= Stated task 1 =
Answer these questions from the hiking account of the Smokies:
(a) Where does the narrator wake up at the start of the day?
(b) What has the narrator eaten so far that day before stopping to consider a snack?
(c) On what does Space Time cook lunch beneath the shelter awning?

= Document =

- - - -

A River Runs Throught It: Welcome to The Smokies

It’s raining when I wake up in the half-light at Fontana Dam. Raining when I take down my sopping wet tent and shove it inside my sopping wet pack. It’s raining when I set out on the trail as it winds up, up, up into the Smokies. I slept like shit. My gear is already soaked. The day is off to a wonderful start. 

The trail climbs steadily all morning. I keep my head down, march slowly through the mud and rocks and gnarled roots. This is what you signed up for, I say to myself. A pathetic attempt at a pep talk. 

I start to feel much better after clocking some miles, get the blood flowing to my body. Pumping happy chemicals to my brain. The forest is ripe and alive. I’m outside, walking amongst the trees, doing what I love to do. Things aren’t so bad after all.

My state of mind teeter totters between the two extremes. Misery and bliss. Misery and bliss. After a few hours, though, the bliss fades away and I’m back to being miserable. I should stop and eat a snack, chug a liter of cold water from a gurgling spring. All I’ve had is one pop tart today, washed down with half a liter of water. But it’s raining hard so I push on. 

Another hour passes. The young dudes catch up to me.

“How far to the shelter?” I step to the side of the trail. Lean my weight on my trekking poles. 

“Close!” They say, and trot past me up the mountain. 

At the shelter, I decide, I’ll eat lunch. Drink water. Feel better. 

So I keep going, despite the fact that my legs are leaden. That my insides are twisted in queasy coils. That my eyelids are so heavy. That all I want right now is to curl into a soggy heap on the side of the trail and sleep.

Finally, I see the sloping wooden slats of the shelter roof peeking out from behind a stand of trees. Space Time is huddled beneath the awning cooking lunch on his JetBoil. 

“Welcome,” he looks up, smiles, stirs the food in his pot. 

“Hot lunch!” I say and throw my pack in the dirt. “That sounds so good.”

“Decided to treat myself. That twelve mile climb kicked my ass.”

“Me too,” I say and set my stove up on the makeshift wooden counter beside Space Time’s. Feel like a fool for going twelve miles on one pop tart when my food bag is full.

- - - -

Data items
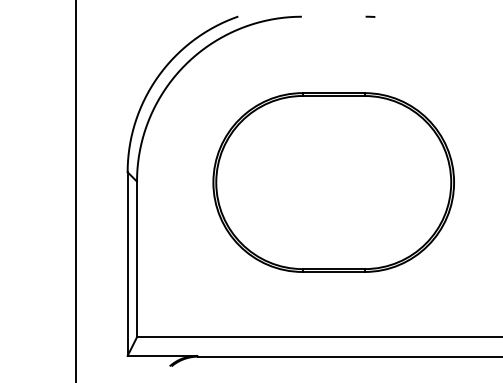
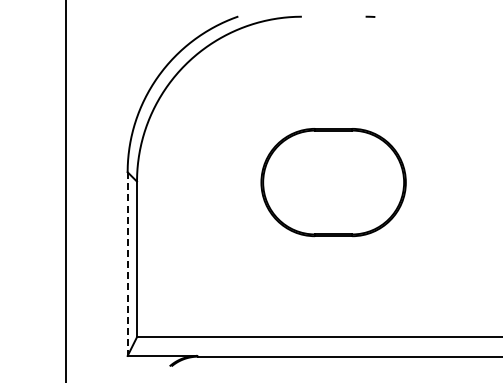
part at (333, 182) size: 243x181 px -> 147x110 px
line at (76, 190) position: (76, 190) -> (66, 190)
line at (127, 264): solid -> dashed
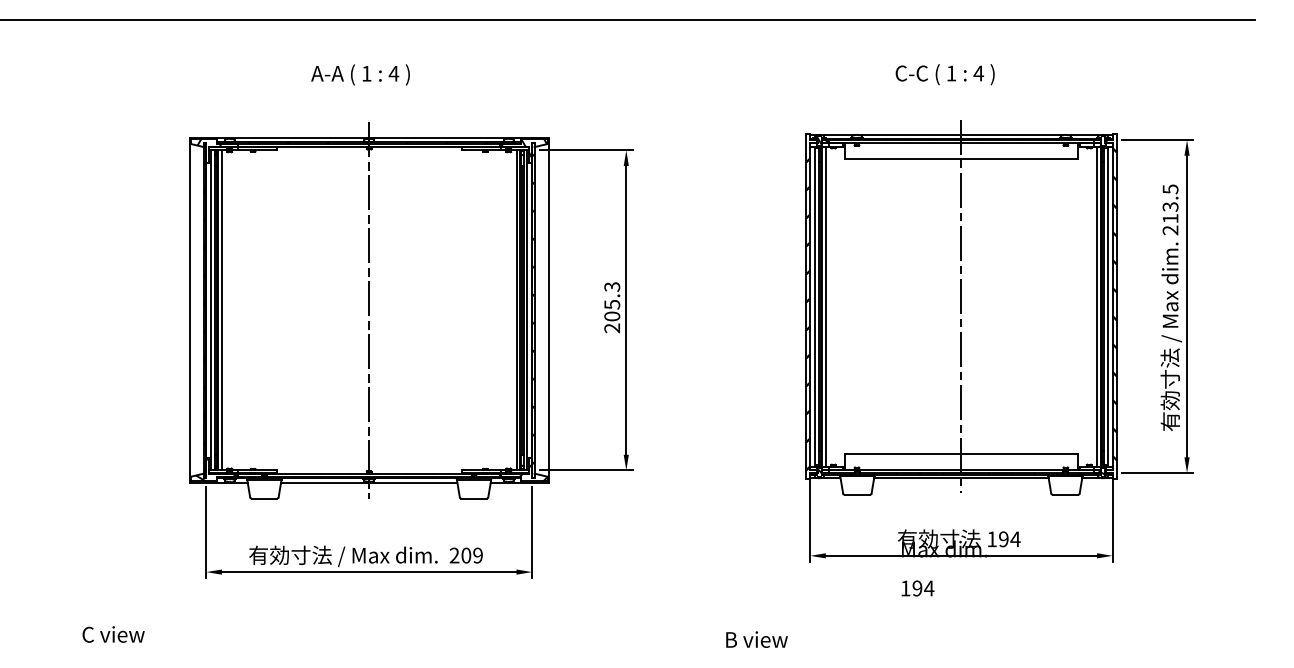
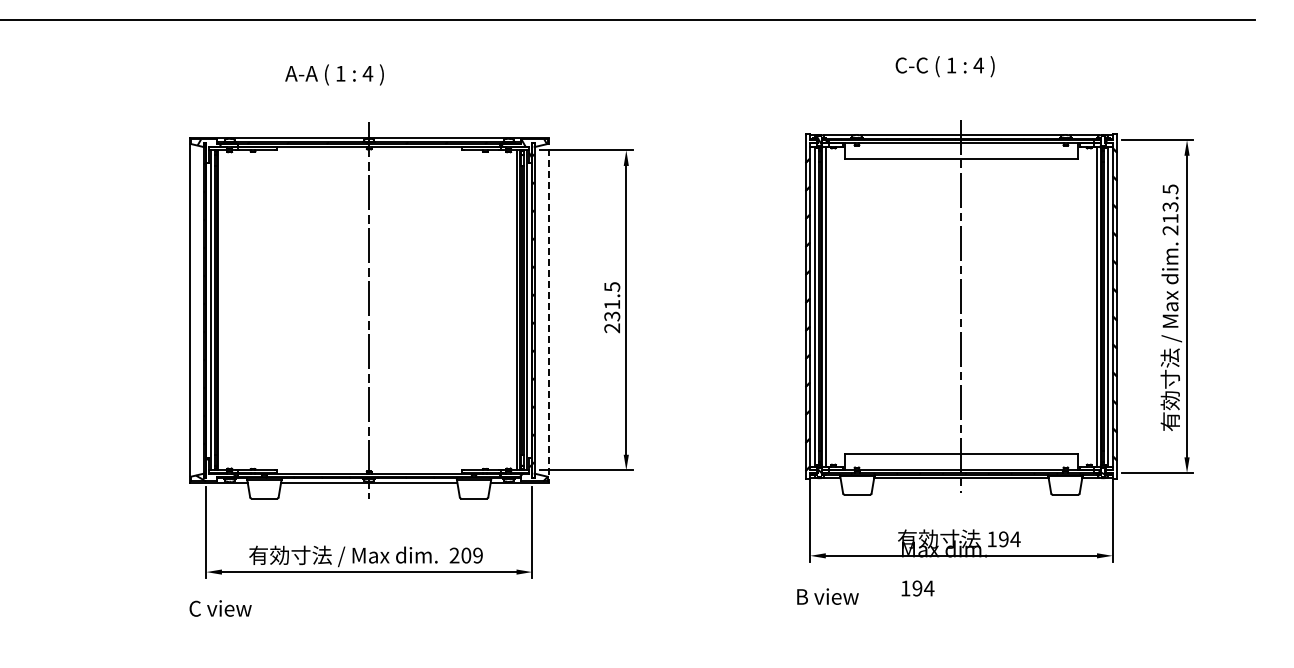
text at (360, 74) position: (360, 74) -> (334, 74)
text at (944, 74) position: (944, 74) -> (944, 66)
text at (612, 301): 205.3 -> 231.5
line at (221, 310): present -> none
line at (548, 310): solid -> dashed
text at (113, 634) position: (113, 634) -> (220, 608)
text at (756, 639) position: (756, 639) -> (827, 596)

- - - -

= Stated task 2 =
Return each line of the entries that contains the word "dashed". Case counts.

= Expected answer 1 =
(a) At Fontana Dam.
(b) One pop tart, washed down with half a liter of water.
(c) On his JetBoil.

= Expected answer 2 =
line at (127, 264): solid -> dashed
line at (548, 310): solid -> dashed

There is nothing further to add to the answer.